* [Apply what you read]
1 – Reproduce the Linux desktop discussion word for word, from "Other than MacOS, kinda" up to and including "nor X button.".
2 – Extend the Linux desktop discussion with new text that picks up after its final sentence.

··· Excerpt to read

Is it on modern Ubuntu? Because it may be caused by the fact that Firefox is packaged as a snap.


Yes on 22.04 jammy.


Probably some ubuntu fuckery. I have Firefox in a container as well (but it's Flatpak) on Fedora, and it uses the same cursor as the rest of the system.


> Yes, they have client-side decorations, but also a single and unified UI toolkit all applications use.

Other than MacOS, kinda sorta, this just isn’t true and hasn’t been so for years.


>Whereas, on Linux Wayland, if you want to support GNOME, _you_ have to care about decorations, or you have no titlebar nor X button.

Does GTK not manage the decorations for you?


> Whereas, on Linux Wayland, if you want to support GNOME

If you want to support GNOME, you use GTK or use a library that interfaces with GTK.

The binary compatibility with other desktops is just a "nice thing" to have, but GNOME really doesn't care for apps not made for GNOME.

······
··· Supplied data

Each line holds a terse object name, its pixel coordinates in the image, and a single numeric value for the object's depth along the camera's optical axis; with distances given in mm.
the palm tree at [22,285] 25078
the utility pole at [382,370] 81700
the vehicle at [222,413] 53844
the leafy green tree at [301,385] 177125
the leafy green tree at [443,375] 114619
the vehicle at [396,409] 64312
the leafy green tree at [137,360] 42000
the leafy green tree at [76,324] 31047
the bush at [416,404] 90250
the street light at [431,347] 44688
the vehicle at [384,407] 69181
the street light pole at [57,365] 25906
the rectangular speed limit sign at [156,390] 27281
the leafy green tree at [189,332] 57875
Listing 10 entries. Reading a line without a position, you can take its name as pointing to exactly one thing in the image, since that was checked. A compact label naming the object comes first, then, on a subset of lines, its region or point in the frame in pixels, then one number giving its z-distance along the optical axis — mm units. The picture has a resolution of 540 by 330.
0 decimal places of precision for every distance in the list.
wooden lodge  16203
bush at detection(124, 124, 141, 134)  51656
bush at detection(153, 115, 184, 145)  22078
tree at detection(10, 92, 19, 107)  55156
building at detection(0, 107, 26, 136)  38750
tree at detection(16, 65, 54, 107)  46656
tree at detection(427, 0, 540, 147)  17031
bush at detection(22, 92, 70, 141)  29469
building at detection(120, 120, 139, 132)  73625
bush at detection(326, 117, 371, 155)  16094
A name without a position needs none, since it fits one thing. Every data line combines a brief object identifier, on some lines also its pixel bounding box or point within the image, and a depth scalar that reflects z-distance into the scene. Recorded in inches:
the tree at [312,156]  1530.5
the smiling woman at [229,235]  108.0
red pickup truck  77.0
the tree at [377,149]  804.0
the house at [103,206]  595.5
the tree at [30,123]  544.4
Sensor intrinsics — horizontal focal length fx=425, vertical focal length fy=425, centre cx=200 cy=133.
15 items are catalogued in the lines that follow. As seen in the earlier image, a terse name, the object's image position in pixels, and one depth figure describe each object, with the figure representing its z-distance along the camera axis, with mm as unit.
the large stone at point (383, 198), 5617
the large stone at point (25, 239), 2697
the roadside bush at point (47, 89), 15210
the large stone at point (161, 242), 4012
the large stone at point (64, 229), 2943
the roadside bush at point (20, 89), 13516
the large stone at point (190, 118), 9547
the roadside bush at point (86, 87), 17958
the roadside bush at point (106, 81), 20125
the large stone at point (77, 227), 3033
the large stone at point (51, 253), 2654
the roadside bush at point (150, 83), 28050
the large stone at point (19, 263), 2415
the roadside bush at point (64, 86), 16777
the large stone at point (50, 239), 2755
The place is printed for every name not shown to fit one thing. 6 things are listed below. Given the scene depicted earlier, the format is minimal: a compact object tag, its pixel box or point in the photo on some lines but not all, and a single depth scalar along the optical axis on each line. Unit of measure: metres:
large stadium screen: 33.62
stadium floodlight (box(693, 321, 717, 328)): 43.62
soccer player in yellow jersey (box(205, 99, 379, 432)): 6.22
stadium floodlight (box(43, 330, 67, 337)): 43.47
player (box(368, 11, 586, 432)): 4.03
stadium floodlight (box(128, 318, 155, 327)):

······

* [Results by task]
1 –
Other than MacOS, kinda sorta, this just isn’t true and hasn’t been so for years.


>Whereas, on Linux Wayland, if you want to support GNOME, _you_ have to care about decorations, or you have no titlebar nor X button.

2 –
There was a project where Qt would interface with GTK and let GTK handle its window management (similar to macOS/Windows), rather than dealing directly to the display server, but I think its dead.


> but GNOME really doesn't care for apps not made for GNOME

And this is the sabotage of GTK and the Linux desktop that I’m speaking of.


But there is a great difference between not caring and sabotage.

Not caring is passive neglect, maybe not nice, yes. But sabotage is activly disturbing something with evil intentions. So this is a strong accusation, for which I like to see some more solid evidence, to believe it.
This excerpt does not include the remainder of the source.